Alimentar el fuego sagrado; en tal propósito consumían sus vidas las sacerdotisas. Vestas era el nombre del templo romano que en los albores de nuestra era las vírgenes se inmolaban a las divinidades. Y así transcurrieron siglos hasta que el emperador Teodosio cristianizó el Imperio. Rea Silvia y Aemilia fueron vestales legendarias, y a falta del Guinness de los récords, Tácito apuntó para la Historia los cincuenta y siete años de servicio de Occia.
Hoy todo es más pedestre; el templo es un palacete poco menos que de atrezo, ennoblecido en los años 70 del pasado siglo por convertirlo en residencia del primer ministro de nuestra monarquía parlamentaria. La divinidad tampoco es lo que era, aunque eso sí, ahora es de carne y hueso. Atiende por Sánchez, y a él dedican alma, corazón y vida, como en el bolero, un reducido grupo de vestales que juegan con fuego.
Su sacerdocio es de tiempos más limitados, impredecible como también lo es el criterio de la deidad que cubre sus necesidades. Pero se esfuerzan en dar lo mejor de sí mismas. Yolanda ejerce de Vestalis Maxima sentada a la cabecera de la mesa del Consejo que vice preside. Rumbosa y oxigenada, tanto le da plantarse ante el papa romano como embutirse la misma camisa para hacer carantoñas en Bruselas con el prófugo catalán que los tiene de los nervios.
Una tal Isabel ha sido ungida para insultar sin miramientos a quienes se pongan por delante, sobre todo si es del partido que ganó las dos últimas elecciones. La portavoz de los insultos que el oráculo monclovita emite rivaliza en ese papel con su predecesora, Montero la de Hacienda, una trianera despachada sin miramientos hacia las reglas del juego democrático o de la simple cortesía. Con maestría, una y otra retuercen frases y hechos para que la realidad no desmienta sus insultos.

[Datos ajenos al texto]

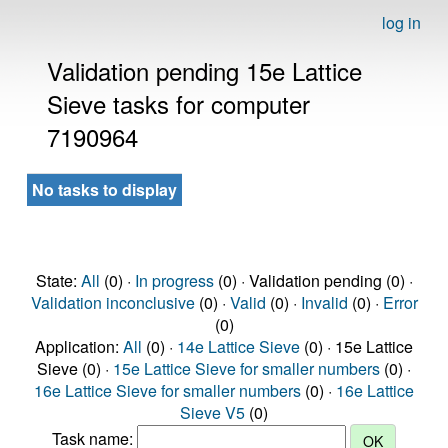
log in
Validation pending 15e Lattice
Sieve tasks for computer
7190964
No tasks to display
State:
All
(0) ·
In progress
(0) · Validation pending (0) ·
Validation inconclusive
(0) ·
Valid
(0) ·
Invalid
(0) ·
Error
(0)
Application:
All
(0) ·
14e Lattice Sieve
(0) · 15e Lattice
Sieve (0) ·
15e Lattice Sieve for smaller numbers
(0) ·
16e Lattice Sieve for smaller numbers
(0) ·
16e Lattice
Sieve V5
(0)
Task name:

Y cerremos hoy la nómina con quien ocupa nada menos que tercera autoridad del Reino de España. Se trata de Armengol, experta en el uso de la técnica Frankenstein para formar gobiernos sin ganar elecciones.

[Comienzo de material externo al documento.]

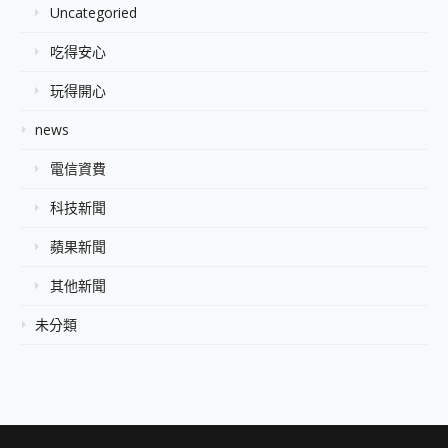
Uncategoried
吃得安心
玩得開心
news
電信資費
科技新聞
蘋果新聞
其他新聞
未分類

Dos veces lo hizo en la comunidad Balear aliándose con Podemos y otros grupúsculos catalanistas de las islas. Rodeada de escándalos y un marido de dudoso quehacer, en sus últimos meses al frente de aquel gobierno dispuso exigir el catalán a todo el personal sanitario de la comunidad.
Y con esa pulsión, derrotada por los votos de sus conciudadanos, arrancó su primera intervención desde la presidencia del Congreso anunciando la “doctrina Armengol”.
Es simple, cargarse el artículo 3 de la Constitución que comienza: “El castellano es la lengua española oficial del Estado. Todos los españoles tienen el deber de conocerla y el derecho a usarla”.
¿Será que el Congreso de los Diputados no es Estado?
Y prosigue: “Las demás lenguas españolas serán también oficiales en las respectivas Comunidades Autónomas de acuerda con sus Estatutos”.
¿Acaso el Congreso reviste la categoría de Comunidad Autónoma?
Que la tercera autoridad del Estado haya recaído en esta lumbrera y que su partido tape su desafuero como si la Ley de leyes fuera el calendario zaragozano es un escándalo del porte del rendezvous que la primera vestal hizo al forajido catalán.
Mientras, la opinión publicada atiende perpleja los dimes y diretes de un imposible, la exigencia de la amnistía. Y la violación de la Constitución pasa como si nada pasara. He ahí el fuego sagrado que alimentan las vestales socialistas.